Italian journalist Orizio (Lost White Tribes, 2001) calls on seven of the world’s leading monsters and reports their various comeuppances.
Opening up files amassed during 18 years as a foreign correspondent, the author profiles formerly newsmaking despots now largely forgotten. Idi Amin, the former dictator of Uganda, is the most fortunate of Orizio’s subjects: having converted to Islam in the final days of his rule, when he indeed ate a few of his compatriots (complaining all the while that human meat was too salty), Amin skedaddled to Saudi Arabia, where he spends his days in well-appointed gyms and shopping malls. (An Indian shopkeeper in Jeddah describes him as “one of my best customers. A delightful man.”) But Amin, Orizio reports, appears to be restless, and lately he has been masterminding a guerrilla insurrection in northern Uganda in the hope of one day returning to power. Less ambitious is Wojciech Jaruzelski, the general who ruled Poland with an iron hand during the Solidarity uprising; he is content to live out his days, by Orizio’s account, with a small state pension, attending parties at the Russian embassy in Warsaw and occasionally protesting that had he not cracked down on dissidents, the Soviets surely would have done so.
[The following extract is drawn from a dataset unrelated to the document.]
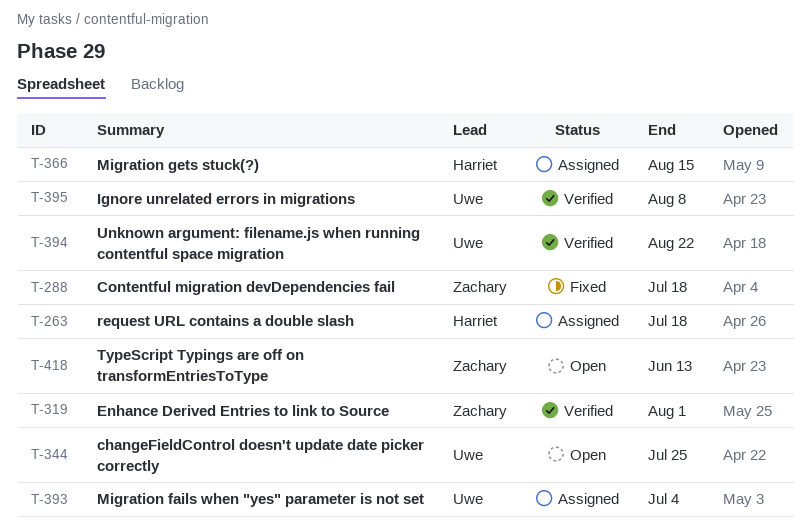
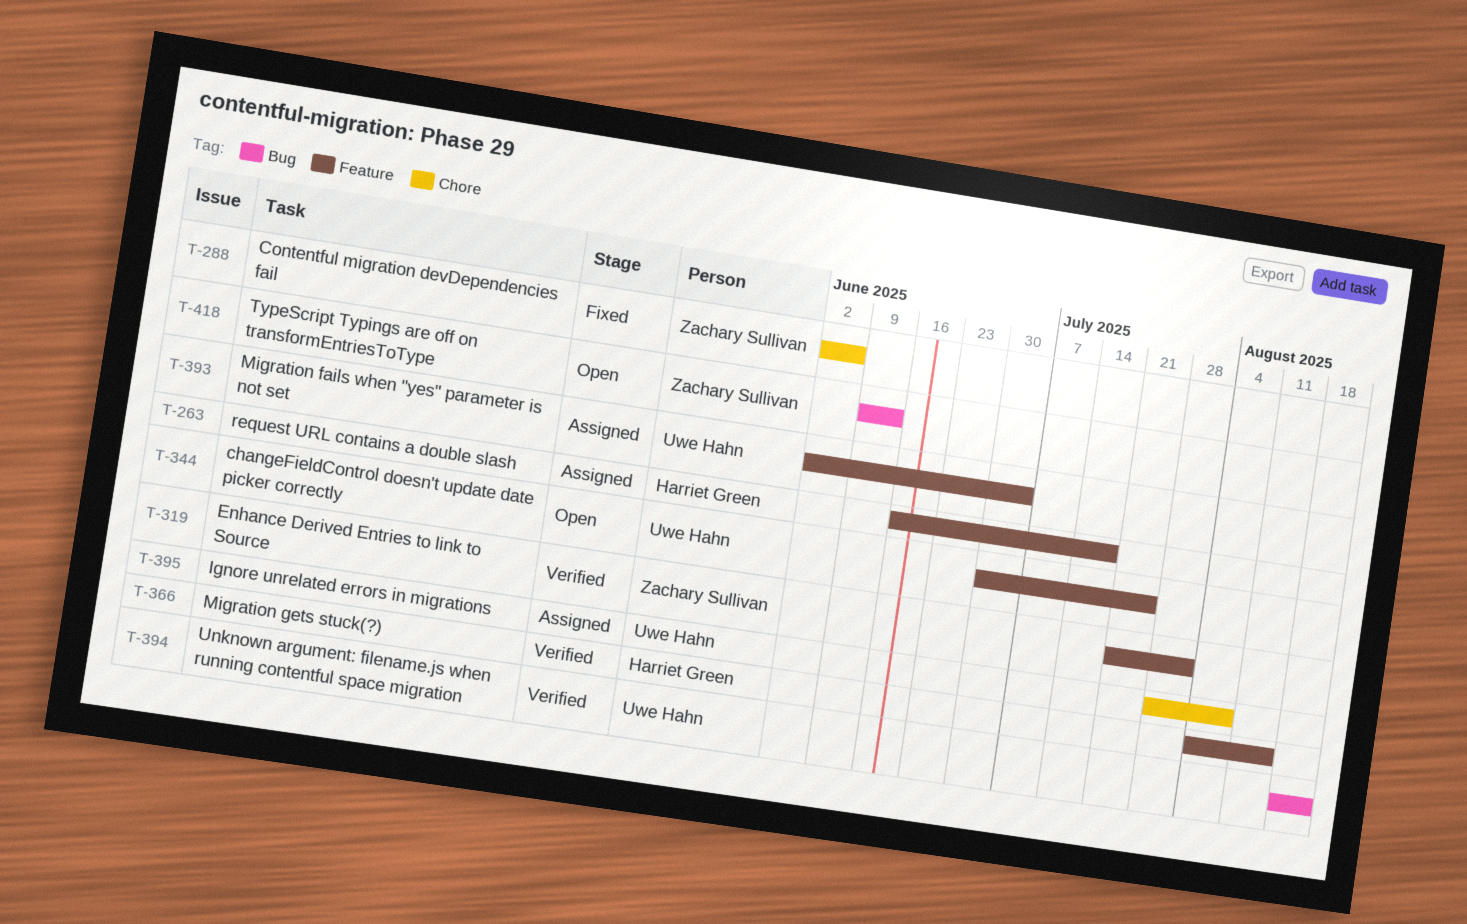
T-288, due: Jul 18 -> Jun 6
T-366, status: Assigned -> Verified
T-395, status: Verified -> Assigned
Neither Baby Doc Duvalier, the onetime supreme boss of Haiti, nor Jean-Bedel Bokassa, the deposed self-styled emperor of what is now the Central African Republic, harbor much hope of returning to power—living in comfort in France, they don’t have much reason to. Others, however, long for the day when they can exercise their inhuman skills in terror; notable among them is Mira Markovic, who with husband Slobodan Milosevic pushed Yugoslavia toward a decade of wars while “they chirruped between themselves like the lovers on a Valentine card.”
Readers will take deserved pleasure in these tyrants’ falls, and in Orizio’s sharp, literate prose.